–Расскажи, как это случилось? - тихо попросила она.
–Ну что ж... Мой старший брат –король Серуны, умер, простыв на охоте. Я был его наследник, и должен был занять его место. И унаследовать его жену.
А я ее терпеть не мог, да и она меня не любила. А мой младший брат Дорогал был влюблен в эту змею по уши.
К тому же… У моего отца было пять жен, от каждого клана. Ну и клан моей матушки был самым слабым. Вот и пошли разговоры, что должен дескать править не я, а он. А у нас не полагалось отрекаться от престола.
Ну я и сбежал. Ускакал как бы на охоту, и...
Торнан не стал вдаваться в подробности, что к моменту его бегства три клана из пяти уже начали потихоньку поднимать дружины, а один из двух коронных уж слишком часто стал шептаться о чем-то с дядюшкой Думом: братом матери Дорогала. И что Дорогол как ни крути был его любимым братом – и воевать с ним Торнан решительно не хотел. Не важно это уже теперь. Особенно теперь.
–Как же ты решился?? –с восхищением спросил Чикко.
–Дурак молодой был! –резюмировал Торнан. Повоевал бы, глядишь всех врагов бы и победил.
Ладно. Давайте спать.
Завтра у нас будет тяжелый день…
Но спать не хотелось. Ни ему, ни девушке, ни даже шаману.
–Торнан, –вдруг попросила амазонка. Спой что-нибудь.
Он удивился просьбе, но спорить не стал. Почему бы не спеть, ведь песня поддерживает дух в бедствиях?
Но вот что?
И тут припомнилась ему старая, почти полузабытая песня родных краев, что любил напевать его воспитатель –дядька Осмунд. Длинная, с бесконечным количеством куплетов –их все целиком не помнили даже рапсоды.
–Хотите, друзья, спою вам как поют в моих родных краях? Ее поют, когда пир кончается, и приходит пора вспомнить тех, кого нет уже на земле…
Марисса кивнула, Чикко одобрительно покашлял.
Вспоминая слова, Торнан набрал полную грудь воздуха, и затянул.
Он вдруг запнулся, увидев лицо прижавшейся к решетке Мариссы. Он понял –она сейчас заплачет.
Но та все же справилась с собой.
…Славно мы рубились… – повторила она полушепотом, отворачиваясь.
***
Утром им дали выспаться –когда за ними пришли, было уже около полудня.

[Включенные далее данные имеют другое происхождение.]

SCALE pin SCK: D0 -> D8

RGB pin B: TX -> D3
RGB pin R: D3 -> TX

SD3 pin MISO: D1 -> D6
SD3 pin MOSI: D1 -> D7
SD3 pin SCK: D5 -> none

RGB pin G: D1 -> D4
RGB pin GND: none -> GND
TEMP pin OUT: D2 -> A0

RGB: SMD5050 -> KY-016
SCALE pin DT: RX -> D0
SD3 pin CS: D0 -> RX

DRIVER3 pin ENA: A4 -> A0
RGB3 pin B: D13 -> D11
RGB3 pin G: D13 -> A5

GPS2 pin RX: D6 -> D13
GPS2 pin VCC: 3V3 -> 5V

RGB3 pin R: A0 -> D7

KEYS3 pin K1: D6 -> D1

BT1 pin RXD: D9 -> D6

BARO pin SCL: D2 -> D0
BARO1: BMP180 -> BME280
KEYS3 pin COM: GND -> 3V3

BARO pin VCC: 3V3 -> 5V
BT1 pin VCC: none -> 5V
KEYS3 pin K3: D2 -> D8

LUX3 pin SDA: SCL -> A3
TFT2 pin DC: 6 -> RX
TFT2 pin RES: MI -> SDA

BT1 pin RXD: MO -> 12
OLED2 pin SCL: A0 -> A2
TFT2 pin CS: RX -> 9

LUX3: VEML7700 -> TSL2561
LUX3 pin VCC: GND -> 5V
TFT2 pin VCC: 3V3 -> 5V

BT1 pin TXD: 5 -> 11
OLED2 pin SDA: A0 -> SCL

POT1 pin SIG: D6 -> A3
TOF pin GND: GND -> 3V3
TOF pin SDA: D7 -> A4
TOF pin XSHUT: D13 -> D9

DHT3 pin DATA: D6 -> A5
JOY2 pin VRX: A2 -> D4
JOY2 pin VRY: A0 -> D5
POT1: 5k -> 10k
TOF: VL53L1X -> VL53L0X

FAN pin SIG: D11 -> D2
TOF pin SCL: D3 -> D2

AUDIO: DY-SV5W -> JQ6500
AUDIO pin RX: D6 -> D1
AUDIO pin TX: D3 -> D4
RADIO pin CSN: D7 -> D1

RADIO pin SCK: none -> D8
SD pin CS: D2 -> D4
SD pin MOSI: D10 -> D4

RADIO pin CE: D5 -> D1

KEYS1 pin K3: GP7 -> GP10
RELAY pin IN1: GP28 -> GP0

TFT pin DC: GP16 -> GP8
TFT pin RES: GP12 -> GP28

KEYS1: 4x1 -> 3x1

С лязгом ушли в потолок тяжелые решетки.
Сбрызнув благовонной водой, надели хитрые кандалы и повели длинными коридорами и лестницами наверх.
Затем открыли замки, и без злобы подталкивая кончиками копий, завели в большой, богато отделанный зал со множеством рядов скамеек, и обширной кафедрой синего гранита.
Их усадили за аккуратные конторки, не забыв замкнуть левую ногу каждого в крепкую деревянную колодку, и запереть на замок. Словно этого было мало, за спиной каждого стало по два стража в посеребренных кирасах.
Потом зал начал заполняться публикой.
Тут в Альбии, полагалось, чтобы правосудие вершилось на глазах народа, даже если судят за украденную курицу –дабы все видели, сколь мудры законы и беспристрастны судьи.
Народ был все больше солидный, хорошо одетый, многие приходили с женами.
Еще бы –не каждый день судят убийц сенатора и нобиля. Да еще не грабителей и разбойников каких-нибудь, а послов.
Появились и судьи – сановитые старцы как на подбор, лишь двое были лет этак под сорок. Все в голубых длинных мантиях и тогах, один даже с зеленой лентой через плечо – член совета Скипетра -приближенный здешнего монарха.
Да, можно гордиться: не какие-нибудь серые судейские крысы тебя на плаху отправят –аристократы тобой займутся.
И вот наконец, пристав возгласил начало процесса, а присутствовавший тут жрец воззвал к богине справедливости.
После чего один из судей спросил –не хотят ли подсудимые сказать что-нибудь перед тем, как их дело рассмотрит суд?
Чикко смиренно промолчал.
Торнан помотал головой.
–Итак, если вы не хотите больше ничего сказать…
–Я скажу! – поднялась, звякнув цепью Марисса.
Говорила она совсем недолго, и суть сказанного ей сводилась к одной фразе – «Жечь, резать, рубить в лапшу надо тех, у кого такие обычаи!»